━━━ Input ━━━

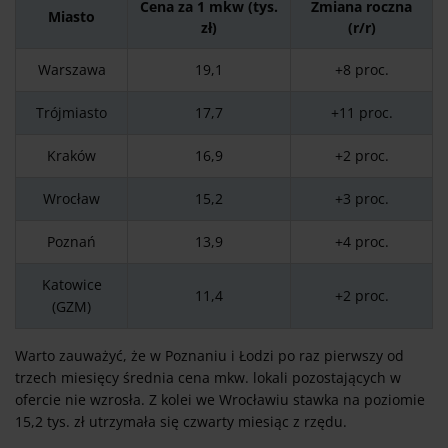
Cena za 1 mkw (tys.
Zmiana roczna
Miasto
zł)
(r/r)
Warszawa
19,1
+8 proc.
Trójmiasto
17,7
+11 proc.
Kraków
16,9
+2 proc.
Wrocław
15,2
+3 proc.
Poznań
13,9
+4 proc.
Katowice
11,4
+2 proc.
(GZM)
Warto zauważyć, że w Poznaniu i Łodzi po raz pierwszy od
trzech miesięcy średnia cena mkw. lokali pozostających w
ofercie nie wzrosła. Z kolei we Wrocławiu stawka na poziomie
15,2 tys. zł utrzymała się czwarty miesiąc z rzędu.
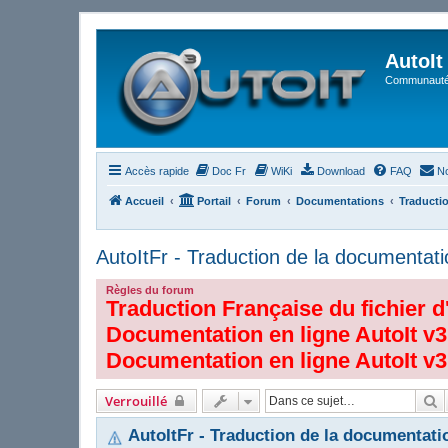
AutoIt
Communauté 
Accès rapide
Doc Fr
WiKi
Download
FAQ
No
Accueil
Portail
Forum
Documentations
Traducti
AutoItFr - Traduction de la documentati
Règles du forum
Traduction Française du fichier d
Documentation en ligne AutoIt v3
Documentation en ligne AutoIt v3
R
Verrouillé
AutoItFr - Traduction de la documentati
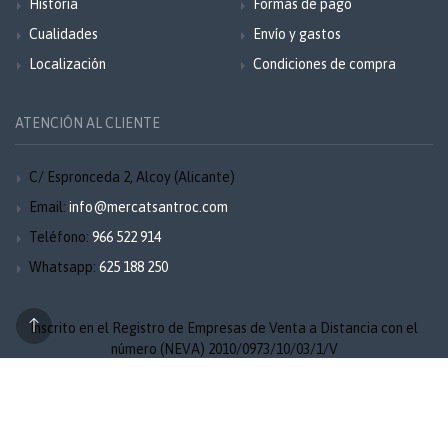
Historia
Formas de pago
Cualidades
Envío y gastos
Localización
Condiciones de compra
ATENCIÓN AL CLIENTE
C/ Espronceda 2, Alcoy (Alicante)
Email:
info@mercatsantroc.com
Teléfono:
966 522 914
Whatsapp:
625 188 250
Inscrito en el Registro de Empresas de Venta a Distancia con el
número (NEVA) 2010/0973/10/03/1/V
Aviso legal
Privacidad
Cookies
Mapa del sitio
© 2026 Mercat Sant Roc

━━━

Assignment: Reproduce the text of every entry, swapping each occurrence of "proc." for "procent" and keeping everything else the same. Omit the pictures from your answer.

The completed task:
Cena za 1 mkw (tys.
Zmiana roczna
Miasto
zł)
(r/r)
Warszawa
19,1
+8 procent
Trójmiasto
17,7
+11 procent
Kraków
16,9
+2 procent
Wrocław
15,2
+3 procent
Poznań
13,9
+4 procent
Katowice
11,4
+2 procent
(GZM)
Warto zauważyć, że w Poznaniu i Łodzi po raz pierwszy od
trzech miesięcy średnia cena mkw. lokali pozostających w
ofercie nie wzrosła. Z kolei we Wrocławiu stawka na poziomie
15,2 tys. zł utrzymała się czwarty miesiąc z rzędu.
AutoIt
Communauté 
Accès rapide
Doc Fr
WiKi
Download
FAQ
No
Accueil
Portail
Forum
Documentations
Traducti
AutoItFr - Traduction de la documentati
Règles du forum
Traduction Française du fichier d
Documentation en ligne AutoIt v3
Documentation en ligne AutoIt v3
R
Verrouillé
AutoItFr - Traduction de la documentati
Historia
Formas de pago
Cualidades
Envío y gastos
Localización
Condiciones de compra
ATENCIÓN AL CLIENTE
C/ Espronceda 2, Alcoy (Alicante)
Email:
info@mercatsantroc.com
Teléfono:
966 522 914
Whatsapp:
625 188 250
Inscrito en el Registro de Empresas de Venta a Distancia con el
número (NEVA) 2010/0973/10/03/1/V
Aviso legal
Privacidad
Cookies
Mapa del sitio
© 2026 Mercat Sant Roc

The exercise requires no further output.